Data follows below. Repeat exactly the lines between the line holding "(91, 97) none" and the line holding "(495, 831) none -> [128,480,139,488] in", inclusive, and nothing more; drop pictures.

[RECORDS FOR THE TASK — start]

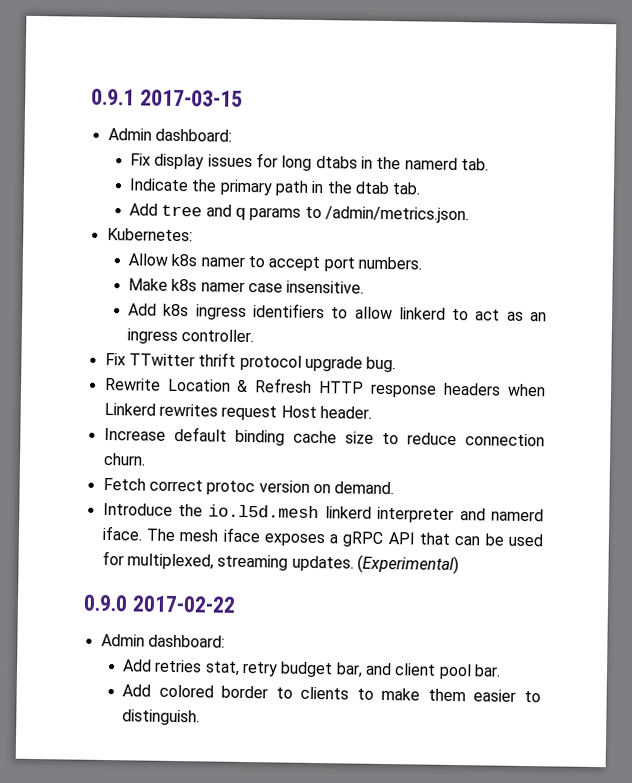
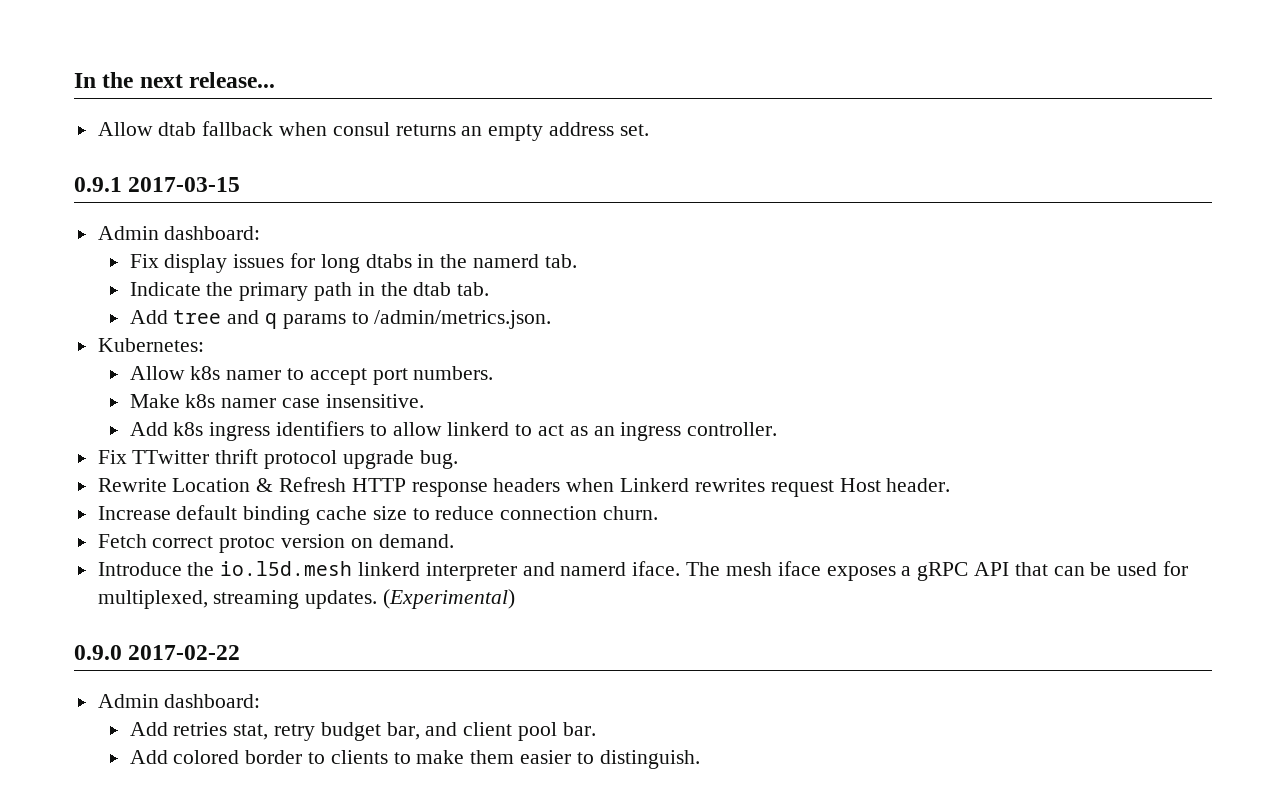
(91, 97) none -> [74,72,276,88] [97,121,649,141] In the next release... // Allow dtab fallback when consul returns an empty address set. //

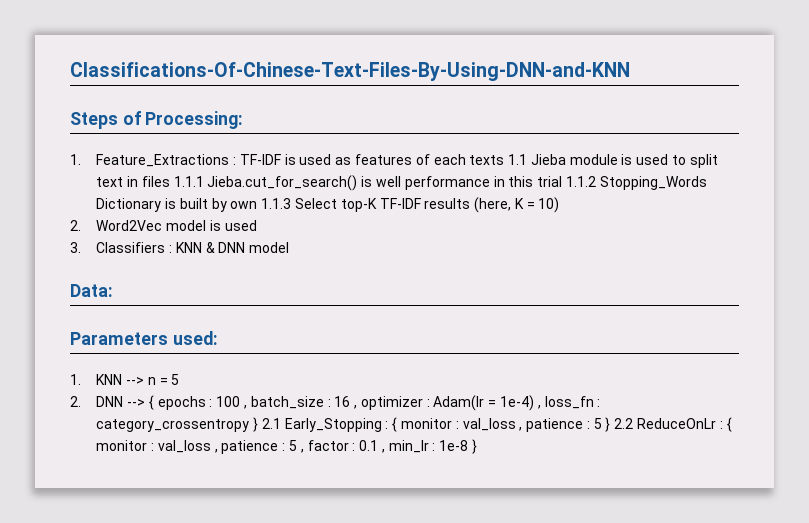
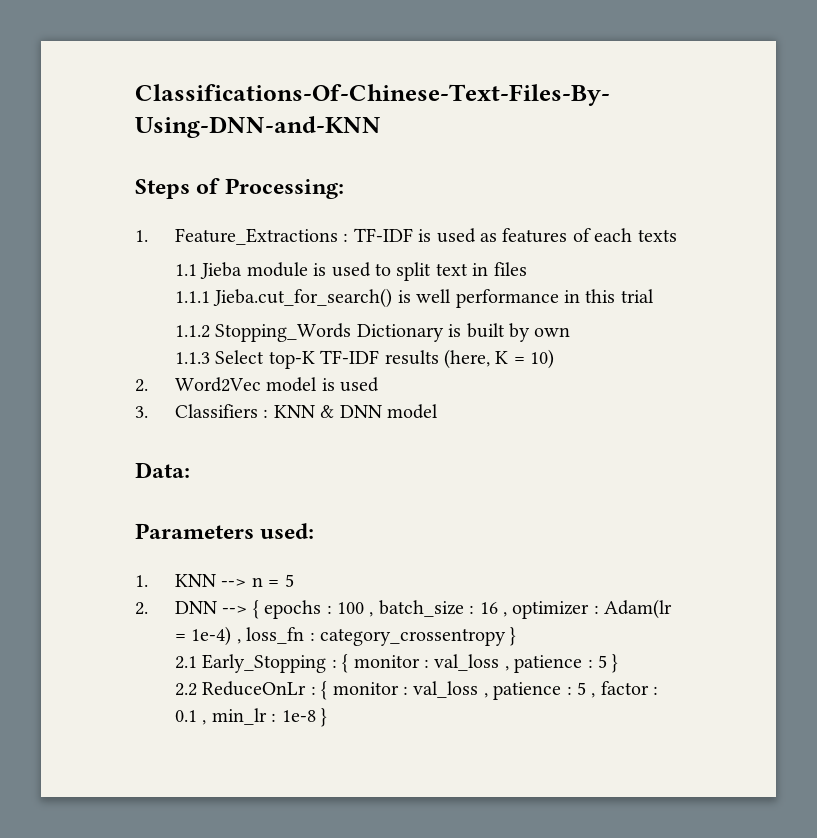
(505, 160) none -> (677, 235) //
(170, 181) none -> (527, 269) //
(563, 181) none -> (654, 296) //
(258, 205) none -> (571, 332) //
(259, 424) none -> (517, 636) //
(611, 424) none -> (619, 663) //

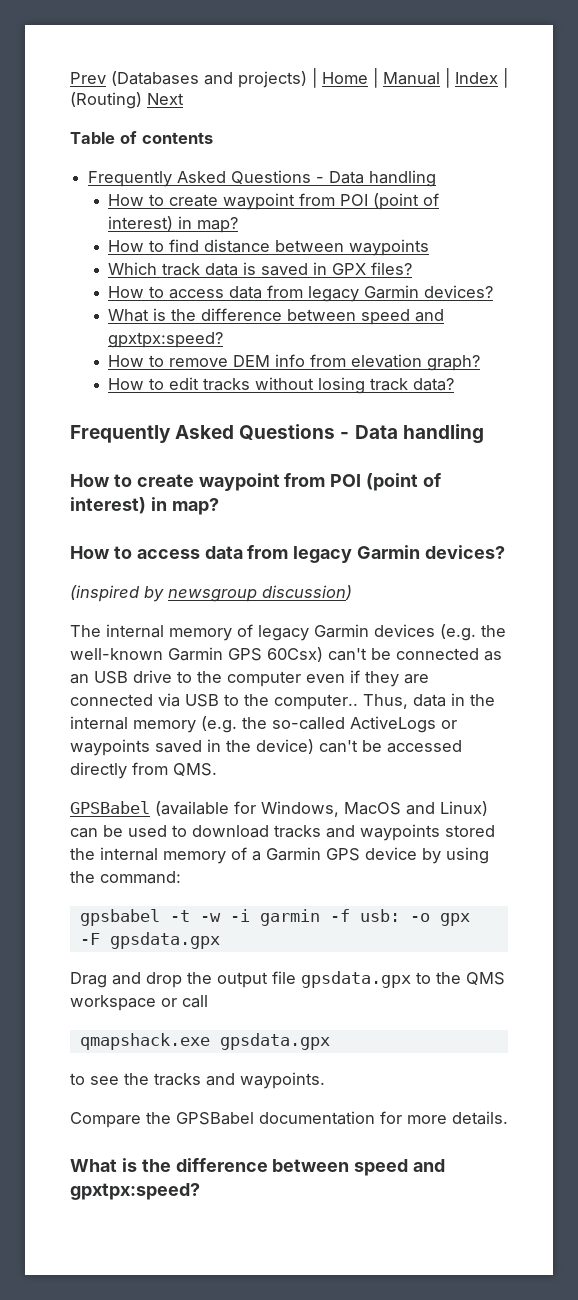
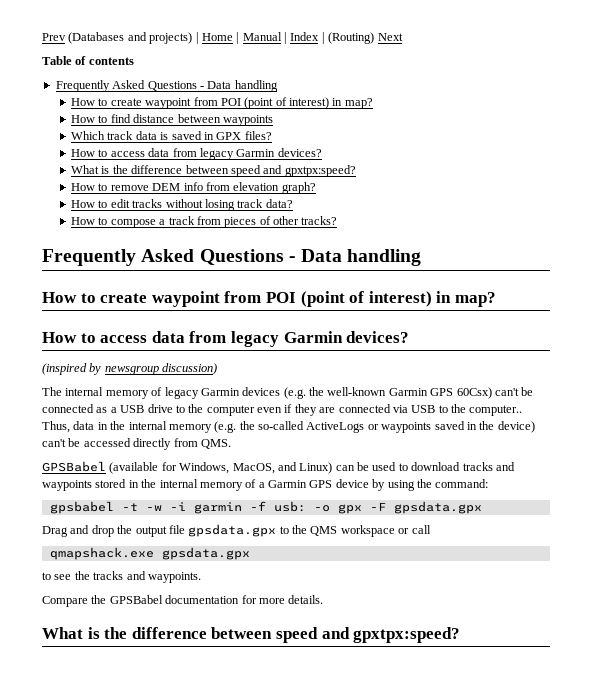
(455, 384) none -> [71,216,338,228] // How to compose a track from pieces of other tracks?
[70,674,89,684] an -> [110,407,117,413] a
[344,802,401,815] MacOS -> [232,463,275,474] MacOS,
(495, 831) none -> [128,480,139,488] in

[RECORDS FOR THE TASK — finish]
[RECORDS FOR THE TASK — start]

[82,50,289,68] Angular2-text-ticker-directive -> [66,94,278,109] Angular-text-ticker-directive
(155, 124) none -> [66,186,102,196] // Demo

[RECORDS FOR THE TASK — finish]

### RESULT OF THE TASK
(91, 97) none -> [74,72,276,88] [97,121,649,141] In the next release... // Allow dtab fallback when consul returns an empty address set. //

(505, 160) none -> (677, 235) //
(170, 181) none -> (527, 269) //
(563, 181) none -> (654, 296) //
(258, 205) none -> (571, 332) //
(259, 424) none -> (517, 636) //
(611, 424) none -> (619, 663) //

(455, 384) none -> [71,216,338,228] // How to compose a track from pieces of other tracks?
[70,674,89,684] an -> [110,407,117,413] a
[344,802,401,815] MacOS -> [232,463,275,474] MacOS,
(495, 831) none -> [128,480,139,488] in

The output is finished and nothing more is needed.